I was going into my 2nd year of college for an equine degree. I have previously sold my horse and needed a new horse to take to college with me. The plan was to take one of my training horses and in the meantime I would look for a horse of my own because I could always switch horses during the school year. 2 weeks before I went back to college, the training horse came up lame and couldn't be ridden, so I had only 14 days to find a horse to ride for class. I am a dressage rider and wanted something to fit the discipline. I found an important Irish Sport/TB gelding and seemed to fit what I was looking for. He was absolutely georgeous and I was so excited that I missed a few red flags that were very obvious. The horse had been in full training for several months and was easy enough to handle on the ground, but when it came to riding, he never wanted to move forward into a nice working trot. He was a bit sluggish and he did at times pin his ears. Never more than that, but it was still a sign of his personality. Fast forward...bought the horse, took him to college. "Jack" was very protective of his stall. He was fine if you just went in, but did not like people sticking their fingers in; in fact he would try to bite if they did. Jack was decent enough to ride in the beginner, but as school progressed he got grouchier and grouchier. I believe he did have some mild arthritis, but nothing so terrible to make him that crabby. He was the kind of horse who hated to work and the more you made him, the more reluctant he became. I tried whips and he crow hopped all the time, I tried spurs and he kicked at the spurs. Maybe their was some deeper issue that I was not seeing, but this horse was only 6 years old at the time. I owned this horse for over 3 years and it was all a constant fight. I finally ended up trading him for a different horse because nobody wanted to buy him because of his attitude. He was a sweetheart on the ground and he was great in the saddle if you just gave him a long loopy rein, but the minute you collected the rein, all forward motion was lost. 

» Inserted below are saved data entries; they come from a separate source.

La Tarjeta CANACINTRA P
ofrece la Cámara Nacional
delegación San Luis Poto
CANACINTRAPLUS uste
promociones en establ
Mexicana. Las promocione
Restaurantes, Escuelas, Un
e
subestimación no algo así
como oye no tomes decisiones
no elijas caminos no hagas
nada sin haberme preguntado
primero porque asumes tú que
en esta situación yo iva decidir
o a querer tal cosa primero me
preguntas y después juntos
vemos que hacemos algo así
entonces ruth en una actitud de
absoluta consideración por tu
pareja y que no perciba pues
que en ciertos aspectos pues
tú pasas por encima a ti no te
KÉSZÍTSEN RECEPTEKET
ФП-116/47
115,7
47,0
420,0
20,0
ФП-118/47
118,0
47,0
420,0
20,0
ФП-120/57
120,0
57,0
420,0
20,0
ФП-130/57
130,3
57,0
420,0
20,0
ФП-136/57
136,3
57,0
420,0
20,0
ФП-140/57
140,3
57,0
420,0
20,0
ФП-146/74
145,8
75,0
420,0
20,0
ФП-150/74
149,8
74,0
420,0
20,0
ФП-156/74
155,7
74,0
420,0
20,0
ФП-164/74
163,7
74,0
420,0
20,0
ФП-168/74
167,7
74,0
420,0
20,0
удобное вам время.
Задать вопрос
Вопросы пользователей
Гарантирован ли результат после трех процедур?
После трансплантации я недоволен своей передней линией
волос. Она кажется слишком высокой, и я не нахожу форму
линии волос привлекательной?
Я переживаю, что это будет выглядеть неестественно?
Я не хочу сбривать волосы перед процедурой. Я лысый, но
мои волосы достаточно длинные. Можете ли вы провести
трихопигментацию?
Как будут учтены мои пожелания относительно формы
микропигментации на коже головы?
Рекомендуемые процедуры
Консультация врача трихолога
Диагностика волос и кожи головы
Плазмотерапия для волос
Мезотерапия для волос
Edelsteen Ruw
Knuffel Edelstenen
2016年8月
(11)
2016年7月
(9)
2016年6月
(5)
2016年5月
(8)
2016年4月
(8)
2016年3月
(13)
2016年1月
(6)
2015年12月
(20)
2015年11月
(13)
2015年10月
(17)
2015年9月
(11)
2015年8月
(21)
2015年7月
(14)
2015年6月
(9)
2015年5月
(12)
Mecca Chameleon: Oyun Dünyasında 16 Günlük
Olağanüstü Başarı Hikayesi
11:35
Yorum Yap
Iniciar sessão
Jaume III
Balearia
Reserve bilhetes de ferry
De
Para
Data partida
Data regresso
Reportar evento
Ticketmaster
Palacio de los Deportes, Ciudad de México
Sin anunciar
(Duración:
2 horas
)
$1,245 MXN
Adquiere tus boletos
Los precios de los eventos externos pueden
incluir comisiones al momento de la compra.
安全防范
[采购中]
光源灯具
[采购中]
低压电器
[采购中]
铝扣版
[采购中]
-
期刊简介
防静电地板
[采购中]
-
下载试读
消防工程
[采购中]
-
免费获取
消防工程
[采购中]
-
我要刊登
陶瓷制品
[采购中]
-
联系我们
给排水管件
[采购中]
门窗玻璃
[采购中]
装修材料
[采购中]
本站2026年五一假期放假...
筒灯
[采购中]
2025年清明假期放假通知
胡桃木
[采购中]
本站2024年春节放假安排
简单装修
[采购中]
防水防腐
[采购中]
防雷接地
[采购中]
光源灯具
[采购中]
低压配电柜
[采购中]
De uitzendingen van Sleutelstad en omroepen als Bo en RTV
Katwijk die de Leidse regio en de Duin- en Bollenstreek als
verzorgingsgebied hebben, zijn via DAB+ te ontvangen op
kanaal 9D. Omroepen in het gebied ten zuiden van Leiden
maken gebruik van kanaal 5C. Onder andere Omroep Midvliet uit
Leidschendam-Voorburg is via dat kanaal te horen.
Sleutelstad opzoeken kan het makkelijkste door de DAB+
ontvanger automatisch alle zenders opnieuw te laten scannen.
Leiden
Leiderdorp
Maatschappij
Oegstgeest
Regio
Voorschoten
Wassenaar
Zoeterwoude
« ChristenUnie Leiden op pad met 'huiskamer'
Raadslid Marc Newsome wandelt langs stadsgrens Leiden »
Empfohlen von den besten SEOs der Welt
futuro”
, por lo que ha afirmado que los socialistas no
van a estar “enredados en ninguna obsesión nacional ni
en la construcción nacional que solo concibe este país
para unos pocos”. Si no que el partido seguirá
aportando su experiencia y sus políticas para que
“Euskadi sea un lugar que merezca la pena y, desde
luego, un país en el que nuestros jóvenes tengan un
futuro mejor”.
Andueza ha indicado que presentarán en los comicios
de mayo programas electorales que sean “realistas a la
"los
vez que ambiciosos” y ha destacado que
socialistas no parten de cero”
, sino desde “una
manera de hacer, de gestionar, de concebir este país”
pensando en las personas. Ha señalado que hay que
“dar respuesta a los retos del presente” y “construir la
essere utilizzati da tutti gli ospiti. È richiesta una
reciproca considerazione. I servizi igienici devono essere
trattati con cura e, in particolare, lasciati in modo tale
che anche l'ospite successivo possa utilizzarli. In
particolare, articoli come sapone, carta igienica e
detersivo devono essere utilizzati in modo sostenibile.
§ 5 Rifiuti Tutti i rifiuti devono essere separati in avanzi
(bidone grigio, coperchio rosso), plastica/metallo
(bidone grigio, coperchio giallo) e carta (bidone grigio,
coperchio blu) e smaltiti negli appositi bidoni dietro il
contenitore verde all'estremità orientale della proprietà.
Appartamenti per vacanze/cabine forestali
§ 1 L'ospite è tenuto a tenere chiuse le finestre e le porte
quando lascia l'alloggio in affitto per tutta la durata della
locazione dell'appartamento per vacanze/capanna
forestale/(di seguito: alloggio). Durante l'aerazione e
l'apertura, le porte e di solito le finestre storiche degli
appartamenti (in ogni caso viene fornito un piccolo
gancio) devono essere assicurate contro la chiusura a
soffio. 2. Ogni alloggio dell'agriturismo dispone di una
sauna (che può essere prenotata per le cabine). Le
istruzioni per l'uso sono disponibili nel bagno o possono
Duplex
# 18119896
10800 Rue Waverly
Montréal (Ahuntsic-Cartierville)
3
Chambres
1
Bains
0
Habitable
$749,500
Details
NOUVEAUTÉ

I guess what I am trying to get at is that I loved this horse no matter how much of a brat he was, but he was no fun to ride because he was such a stinker. I am now much pickier in what I buy because of this experience. Sluggish horses are trainable, but that is no guarantee it won't always be a constant struggle. If I were you, after being out of the saddle for 25+ years, I recommend purchasing an older trained horse. A lesson horse is fine, but don't get back into horses by taking on a training project the first time. You need to just ride and have fun for a few years and then maybe look into a small training project. I am only saying this because not riding for 25 years is a long time and for now you should just focus on having fun and rebuilding your skills.


----------



## Julirs (May 18, 2011)

Thank you for the story and I agree with you on every point. We kept him for 2 weeks to evaluate his stubborness. It seems that is was only a matter of him settling in, because as of last night he is a different horse-I only had to ask him to trot and barely had to kick him. My trainer rode him on Monday and he was excellent, and I rode him last night and it was like night and day. He is a sweet and loving horse that I feel safe on and he will certainly help me rebuild my skills. I am having the time of my life!


----------



## lovemarcy (Jun 5, 2011)

so excited for you! i'm glad you like him and I hope he work out well for you in the future!


----------



## Allison Finch (Oct 21, 2009)

OK, now you MUST provide us with a victory video!!!


----------